Obama on Charleston: It’s too easy to get guns in America
President Barack Obama on Thursday expressed profound “sadness and anger” at the Charleston church shooting as well as deeply personal frustration that America’s political climate makes it virtually impossible for now to tighten restrictions on who can buy firearms.
“We don’t have all the facts, but we do know that once again, innocent people were killed in part because someone who wanted to inflict harm had no trouble getting their hands on a gun,” Obama said in the White House briefing room, Vice President Joe Biden standing at his side.
[ Related: Follow Yahoo News’ live coverage of the Charleston shooting ]
“It is in our power to do something about it. I say that recognizing the politics in this town foreclose a lot of those avenues right now,” the president said. “But it’d be wrong for us not to acknowledge it, and at some point, it’s going to be important for the American people to come to grips with it and for us to be able to shift how we think about the issue of gun violence collectively.”

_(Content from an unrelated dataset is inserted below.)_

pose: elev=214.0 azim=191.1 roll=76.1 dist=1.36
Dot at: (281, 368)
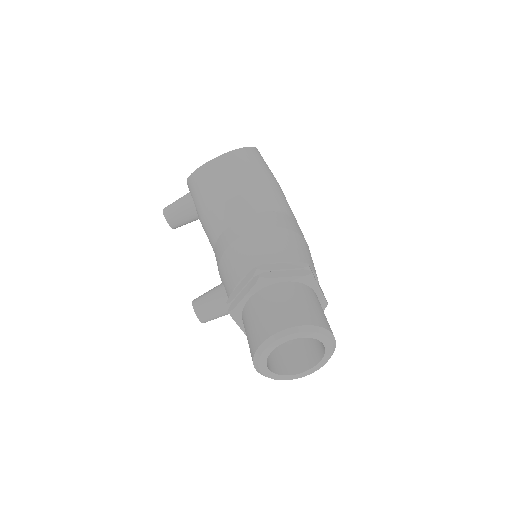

Throughout Obama’s remarks, Biden stood grim-faced, his hands clasped in front of him, fingers laced, with an a expression of grief on his face. The vice president, whose elder son died of cancer earlier this month, looked worn.
It was Obama’s 14th statement on a mass shooting since taking office, according to CBS News’s Mark Knoller, the closest thing to a presidential records keeper in the White House press corps.
“I’ve had to make statements like this too many times. Communities like this have had to endure tragedies like this too many times,” Obama said Thursday.
President Barack Obama says the Charleston church mass shooting could happen because the alleged killer “had no trouble” getting a gun. (AP Photo/Susan Walsh)
“Now is the time for mourning and for healing. But let’s be clear. At some point, we as a country will have to reckon with the fact that this type of mass violence does not happen in other advanced countries. It doesn’t happen in other places with this kind of frequency,” he said.
The president had previously called the massacre of schoolchildren in Newtown, Connecticut “the worst day of my presidency” and the failure of lawmakers in the aftermath to adopt a modest package of restrictions on guns “probably the most disappointing moment I’ve had with Congress.”
But his remarks on Thursday suggested that he has become resigned to the political reality that legislative action is not possible, for now, in the face of opposition from Republicans who hold both houses of Congress as well as from some Democrats.